With this system, outside air pressure that is pulled into the pipes helps push waste or dirty water down drains. In addition, to eliminate the presence of harmful gasses and unpleasant odors, vent pipes go through the roof. For a do-it-yourself venting project, there are a few things you can try.

Know Codes and Choose Proper Materials

Before starting any job, it is imperative to become familiar with current building and/or plumbing codes, since there are restrictions on pipe material, size, and placement, as well as distance between vent pipes and fixtures. Sometimes, a special permit to make changes is needed, so knowing the codes will help.

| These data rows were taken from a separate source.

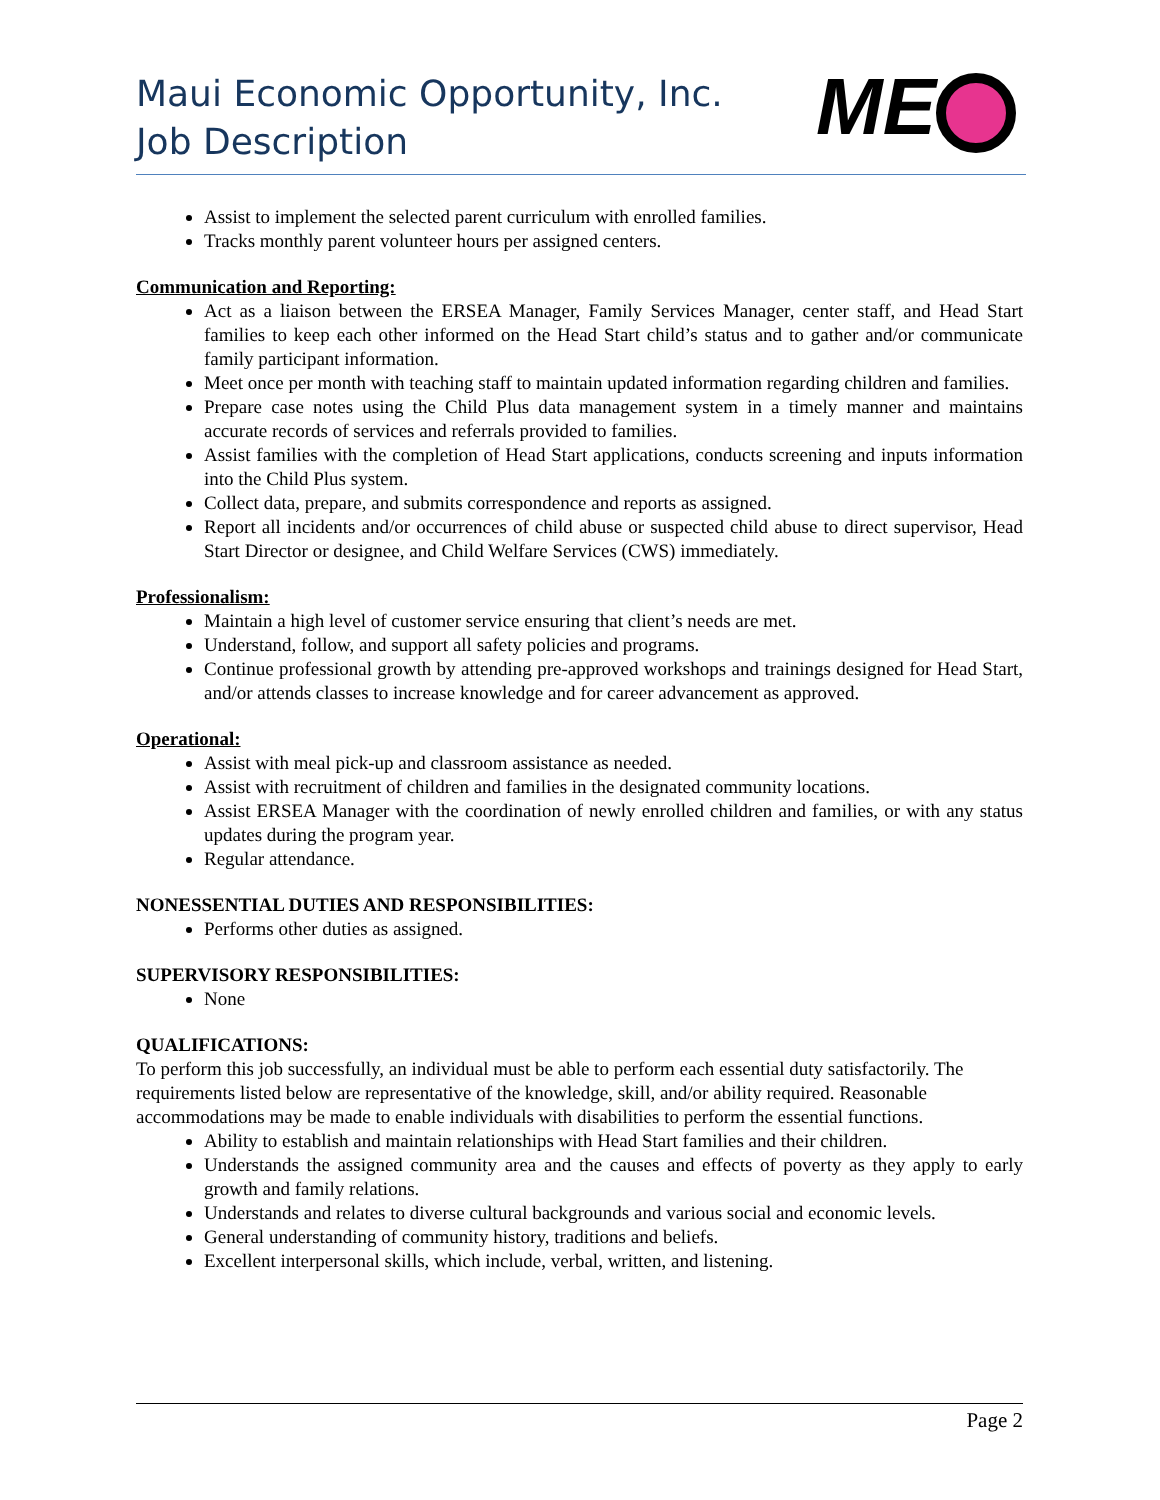Maui Economic Opportunity, Inc.
Job Description
ME
Assist to implement the selected parent curriculum with enrolled families.
Tracks monthly parent volunteer hours per assigned centers.
Communication and Reporting:
Act as a liaison between the ERSEA Manager, Family Services Manager, center staff, and Head Start families to keep each other informed on the Head Start child’s status and to gather and/or communicate family participant information.
Meet once per month with teaching staff to maintain updated information regarding children and families.
Prepare case notes using the Child Plus data management system in a timely manner and maintains accurate records of services and referrals provided to families.
Assist families with the completion of Head Start applications, conducts screening and inputs information into the Child Plus system.
Collect data, prepare, and submits correspondence and reports as assigned.
Report all incidents and/or occurrences of child abuse or suspected child abuse to direct supervisor, Head Start Director or designee, and Child Welfare Services (CWS) immediately.
Professionalism:
Maintain a high level of customer service ensuring that client’s needs are met.
Understand, follow, and support all safety policies and programs.
Continue professional growth by attending pre-approved workshops and trainings designed for Head Start, and/or attends classes to increase knowledge and for career advancement as approved.
Operational:
Assist with meal pick-up and classroom assistance as needed.
Assist with recruitment of children and families in the designated community locations.
Assist ERSEA Manager with the coordination of newly enrolled children and families, or with any status updates during the program year.
Regular attendance.
NONESSENTIAL DUTIES AND RESPONSIBILITIES:
Performs other duties as assigned.
SUPERVISORY RESPONSIBILITIES:
None
QUALIFICATIONS:
To perform this job successfully, an individual must be able to perform each essential duty satisfactorily. The requirements listed below are representative of the knowledge, skill, and/or ability required. Reasonable accommodations may be made to enable individuals with disabilities to perform the essential functions.
Ability to establish and maintain relationships with Head Start families and their children.
Understands the assigned community area and the causes and effects of poverty as they apply to early growth and family relations.
Understands and relates to diverse cultural backgrounds and various social and economic levels.
General understanding of community history, traditions and beliefs.
Excellent interpersonal skills, which include, verbal, written, and listening.
Page 2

It is also important to understand the different types of materials that can be used. Considerations include personal need, existing piping, and overall budget. Typically, these pipes are less than 10 inches in diameter and made from ABS or PVC plastic. If a more durable pipe is needed, you could go with cast iron, steel, or copper. When choosing the material, the following are important things to consider:

  • Strength and durability
  • Corrosion resistance
  • Flexibility
  • Weight
  • Joint connections

Additional Factors

For a do-it-yourself vent plumbing job, other things need to be taken into consideration, such as:

  • Size Constraints – In addition to being used for ventilation, these pipes are used for waste and drain water. While there is more flexibility with larger pipes, they may not actually be needed.
  • Waste Pipes – For an apartment or condominium, there will be a central pipe that is larger in diameter. Understanding the type of central pipe will help with the vent plumbing job.
  • Drain Pipes – These pipes are used to carry water from bathtubs, showers, sinks, and other appliances and usually have a P-trap underneath the sink. Gaining a basic understanding of these pipes is also recommended.
  • Buying Materials – After going over all the information and conducting online research, you will need to visit a hardware or home improvement store to purchase the necessary materials. Beforehand, you should know the size of the piping needed, as well as the type and number of fittings needed to attach pipe pieces together.